La Admonición 27: Una propuesta franciscana para la Cuaresma

La Admonición 27: Una propuesta franciscana para la Cuaresma
de Franciscanos Conventuales

Comienza la Cuaresma, tiempo de penitencia, de oración y de misericordia. Tiempo de silencio, Palabra (con mayúscula), súplica, conversión. Tiempo también de lucha contra tantos apegos de la mente y del corazón (“vicios” los llamaba san Francisco) en sus múltiples formas: codicia, envidia, rencor, egoísmo, ingratitud, lujuria, mentira, frivolidad, endurecimiento… Pero, ¡atención! Esta lucha no consiste sólo en dominar simplemente nuestros malos deseos o nuestra tendencia a ser “felices” a cualquier precio. Sería cruel y muy frustrante un camino así, porque en el fondo antes o después caeríamos en la cuenta que nuestro mal no tiene cura, no tiene solución, experimentando una y otra vez con desesperanza que “hacemos el mal que no queremos”. Sin embargo, no es así: la Pascua, núcleo de nuestra fe, nos da la certeza que la salvación, la felicidad, la superación de todo vicio y pecado, de todo fracaso y de toda muerte es posible y tiene un nombre: Jesucristo.

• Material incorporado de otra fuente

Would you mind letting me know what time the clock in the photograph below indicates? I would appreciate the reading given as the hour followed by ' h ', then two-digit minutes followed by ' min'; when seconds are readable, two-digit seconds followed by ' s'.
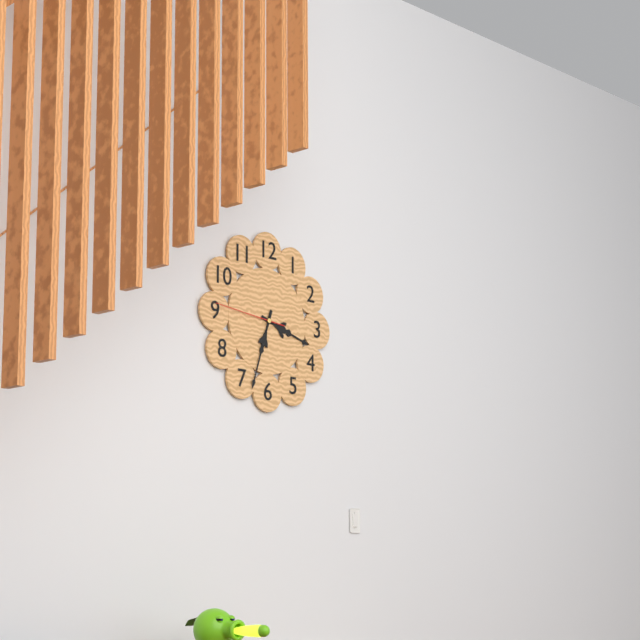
3 h 33 min 46 s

De su cruz, árbol de la vida que Francisco agarra siempre con fuerza (en todas las representaciones antiguas aparece así, hasta que a alguno se le ocurrió cambiarla por una paloma, un gorrión, una flor... en definitiva, ¡por algo más amable!) brotan los frutos buenos que Cristo mismo pone en nuestras manos para que los acojamos, los hagamos vida y se conviertan en nuestra alternativa, en nuestra propuesta creyente a todo aquello que hace que la vida se estreche, pierda belleza, engendre temor, tristeza, ignorancia, ira, frivolidad, endurecimiento... San Francisco de Asís, buen conocedor del corazón del hombre y de sus entresijos, nos ha dejado un “programa detallado” para esta lucha, que puede servirnos no sólo para la Cuaresma, sino para toda nuestra vida cristiana:

Donde hay caridad y sabiduría, allí no hay temor ni ignorancia. Donde hay paciencia y humildad, allí no hay ira ni perturbación. Donde hay pobreza con alegría, allí no hay codicia ni avaricia. Donde hay quietud y meditación, allí no hay preocupación ni vagancia. Donde está el temor de Dios para custodiar su atrio, allí el enemigo no puede tener un lugar para entrar. Donde hay misericordia y discreción, allí no hay superfluidad ni endurecimiento (San Francisco, Admonición 27).

Sí, la Cuaresma, paradójicamente, es camino de alegría, porque exige de nosotros no sólo renuncia, dominio, mortificación... sino, sobre todo, un exceso de caridad, de familiaridad con Dios, de paciencia y humildad, de discreción, de pobreza evangélica, de misericordia... siguiendo las huellas de Cristo. ¡Aquí está el secreto de nuestra lucha cuaresmal y de nuestra victoria pascual!